Huge swathes of the lake are currently caked in thick, blue-green algae especially toxic to both humans and livestock with the environmental group “Friends of the Earth” warning that the scale of the damage done to the lake is being consciously downplayed by both the Earl and local authorities.
Witness reports describe the surroundings of the lake as smelling of thick sulphur with the Lough’s beaches closed to swimmers throughout the summer. This closure is likely to continue until winter due to the health risks aggravating many local businesses reliant on the summer trading.
One environmental officer who works at the Lough described the algae outbreak as the result of a variety of factors ranging from nutrients in agricultural fertilisers, poor wastewater treatment, hotter and wetter summers as well as the recent eradication of the invasive Zebra mussel which had previously helped filter the water in the Lough.
“More sunlight penetrates the water [so] there’s more photosynthesis and more algal growth, so we reckon that could be the tipping point that’s brought the bloom we see today,” outlined environmental officer Peter Harper as local farming groups pushed for a partnership to deal with the pollution.
The BBC has carried reports of Northern Ireland residents buying bottled water on account of the algae crisis on Lough Neagh with the estimated cost of cleaning up the Lough placed at €500m by one scientist.
The crisis on Lough Neagh has underlined Northern Ireland’s ongoing political impasse since the suspension of the Stormont executive nearly two years ago, caused by unionist refusal to acquiesce with post-Brexit arrangements around the Irish Sea Border.
A previous government assessment put the price of purchasing the Lough at £6 million in 2013 with Belfast City Council lending its support to a motion in September by Green Party councillor Brian Smyth to take Lough Neagh into public ownership despite the abstention of the DUP.
The Earl of Shaftesbury, who exerts his control over his holdings through the Lough Neagh Development Trust, has expressed his willingness to sell the Lough to the state but is reluctant to give away his claim for free.
“The situation with the sale is one that’s borne out of an understanding that my ownership has always been very divisive and quite political and I always get blamed for things that are completely outside of my control,” said the Earl who added that his ownership was being scapegoated by politicians willing to negate their responsibility.
An Eton-educated aristocrat, turned musician and tech entrepreneur, the Earl is primarily resident in Dorset and inherited the title after the murder of his father the 10th Earl of Shaftesbury in November 2004 by his then wife and ex-Playboy bunny Jamila M’Barek, followed by the sudden death of his older brother from a heart attack six months later.

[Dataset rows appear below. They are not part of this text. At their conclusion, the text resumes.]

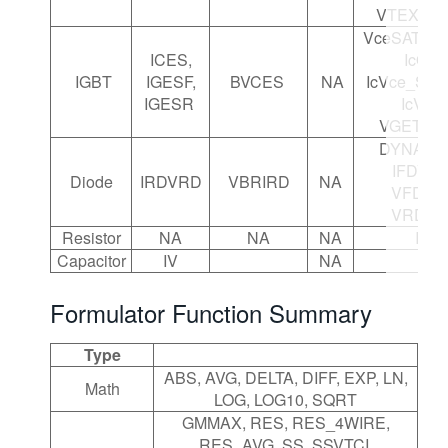
VTEXT_I
VceSAT, V
ICES,
IcOn,
IGBT
IGESF,
BVCES
NA
IcVce_Step
IGESR
IcVge,
VGETH, 
DYNAMIC
IFDVFD
Diode
IRDVRD
VBRIRD
NA
VFDIFD
VRDIR
Resistor
NA
NA
NA
IV
Capacitor
IV
NA
Formulator Function Summary
Type
ABS, AVG, DELTA, DIFF, EXP, LN,
Math
LOG, LOG10, SQRT
GMMAX, RES, RES_4WIRE,
RES_AVG, SS, SSVTCI,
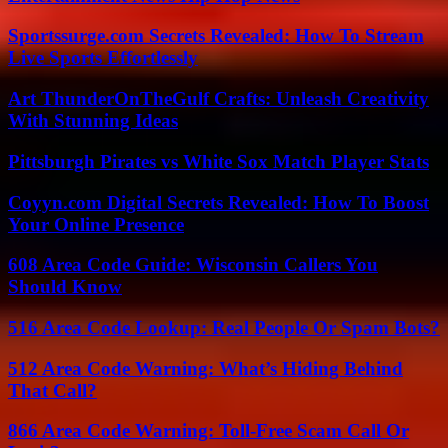
Sportssurge.com Secrets Revealed: How To Stream
Live Sports Effortlessly
Art ThunderOnTheGulf Crafts: Unleash Creativity
With Stunning Ideas
Pittsburgh Pirates vs White Sox Match Player Stats
Coyyn.com Digital Secrets Revealed: How To Boost
Your Online Presence
608 Area Code Guide: Wisconsin Callers You
Should Know
516 Area Code Lookup: Real People Or Spam Bots?
512 Area Code Warning: What’s Hiding Behind
That Call?
866 Area Code Warning: Toll-Free Scam Call Or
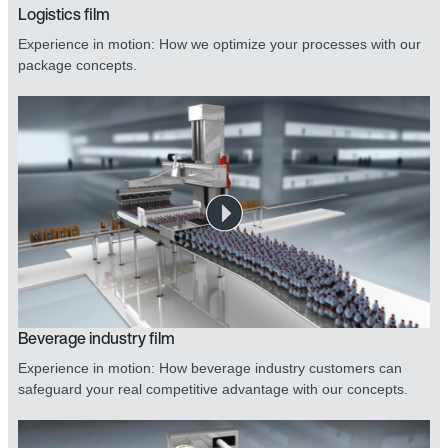
Logistics film
Experience in motion: How we optimize your processes with our
package concepts.
Beverage industry film
Experience in motion: How beverage industry customers can
safeguard your real competitive advantage with our concepts.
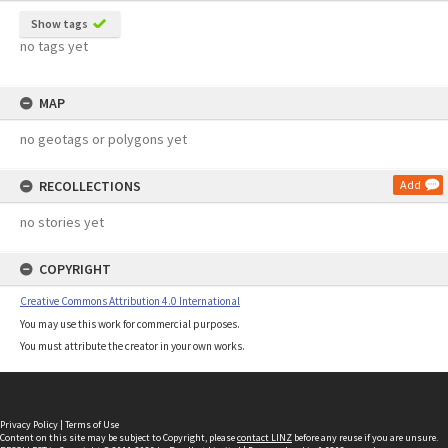
Show tags
no tags yet
MAP
no geotags or polygons yet
RECOLLECTIONS
Add
no stories yet
COPYRIGHT
Creative Commons Attribution 4.0 International
You may use this work for commercial purposes.
You must attribute the creator in your own works.
Privacy Policy
|
Terms of Use
Content on this site may be subject to Copyright, please
contact LINZ
before any reuse if you are unsure.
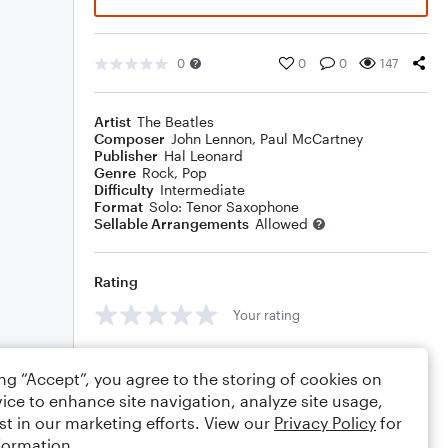
0
0
0
147
Artist
The Beatles
Composer
John Lennon
,
Paul McCartney
Publisher
Hal Leonard
Genre
Rock
,
Pop
Difficulty
Intermediate
Format
Solo: Tenor Saxophone
Sellable Arrangements
Allowed
Rating
Your rating
Comments
ing “Accept”, you agree to the storing of cookies on
ice to enhance site navigation, analyze site usage,
st in our marketing efforts. View our
Privacy Policy
for
formation.
Editing tips
Comment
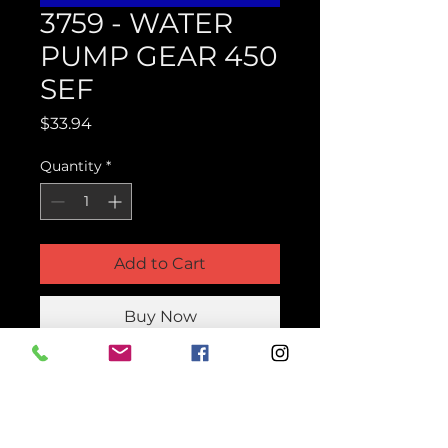
3759 - WATER
PUMP GEAR 450
SEF
Price
$33.94
Quantity
*
Add to Cart
Buy Now
Product Parts Number
H3759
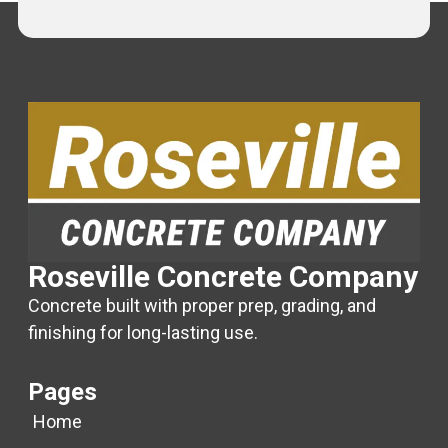
Roseville Concrete Company
Concrete built with proper prep, grading, and
finishing for long-lasting use.
Pages
Home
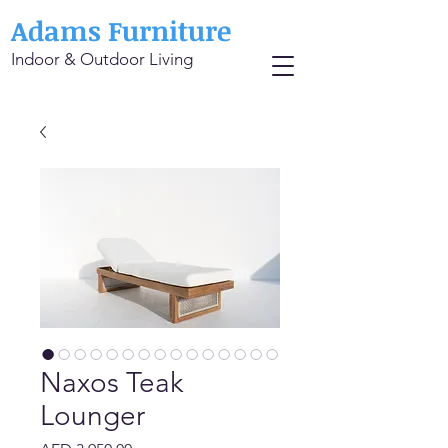
Adams Furniture
Indoor & Outdoor Living
Naxos Teak
Lounger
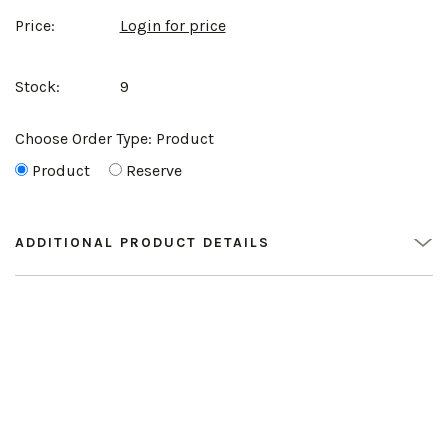
Price:
Login for price
Stock:
9
Choose Order Type:
Product
Product
Reserve
ADDITIONAL PRODUCT DETAILS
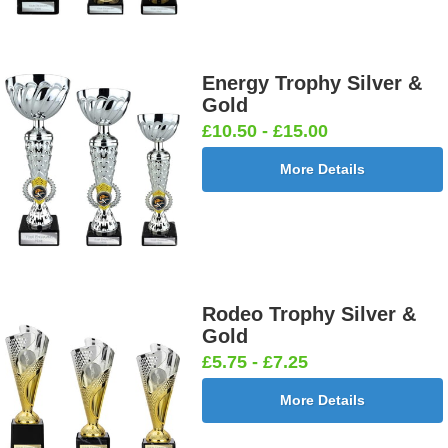
Energy Trophy Silver &
Gold
£10.50 - £15.00
More Details
Rodeo Trophy Silver &
Gold
£5.75 - £7.25
More Details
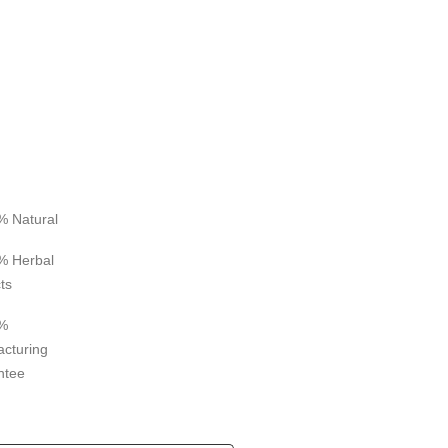
% Natural
% Herbal
ts
%
cturing
ntee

Many environmentalists and political pundits believe that the lack of a functioning executive in the region has paralysed any coordinated official response to the Lough Neagh crisis with Sinn Féin’s Michelle O’Neill in her role as Agriculture Minister previously lobbying the Earl to gift the lake to the Northern Ireland Assembly in 2014.
Attempts at bringing about a resolution to the water crisis through multi-party talks with the Northern Irish Department of Agriculture have been largely fruitless hampered by the absence of political stability in Northern Ireland with the office of minister of Agriculture being vacant since the collapse of Stormont in October 2022.
South of the border an EU-wide clampdown on the use of fertilisers, due to similar water quality concerns such as that which occurred at the Lough, looks set to create conditions for potential agrarian unrest in Ireland following the passing of the Nature Restoration.